Recently I was asked what the best parenting advice I had ever heard was and I immediately blurted out “knock on your kid’s door starting at birth.” I didn’t hear this little gem of advice until I had a 3 year old, a 15 month old, and was 5 months pregnant with the wonder twins. It wasn’t even given to me as advice, but man did it scream at me when it was mentioned during a conversation about morning routines with a friend of mine.

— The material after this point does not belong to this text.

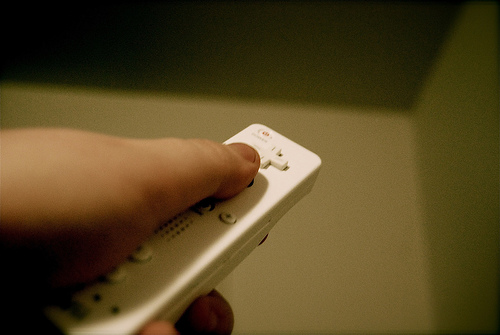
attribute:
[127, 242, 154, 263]
button — circular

My friend told me how her daughter would knock on her door or wall every morning to let her know she was awake and wanted to get ready. How cute….and how respectful! My daughter waltzed around wherever and whenever she wanted to. I needed to know what secret my super genius parent of a friend was using, but it wasn’t a secret…it was basic manners, and had been done since her daughter’s birth, always knocking on her door before going in. I felt so terrible, I didn’t start knocking until my daughter was about 2 and a half and my husband and I were fed up with having a human hound dog trail us everywhere we went with zero concern as to what was happening….bathroom, shower, and all other things that you want privacy for. We had given her such a bad example of respecting privacy. It wasn’t intentional, but it definitely set a precedent for her behavior. It took a LONG time to get consistent knocking instilled with her, less time with her younger brother. We started knocking with him the same day my friend and I had talked.
I am so grateful that my children knock. Starting this habit at birth with the wonder twins was so much smoother than teaching privacy later on like we did with the older two kids. The twins have always given and expected privacy without needing a lot of discussion about it. There are surprises sometimes, but when asked for privacy they always step out of the room and wait until the timing is appropriate.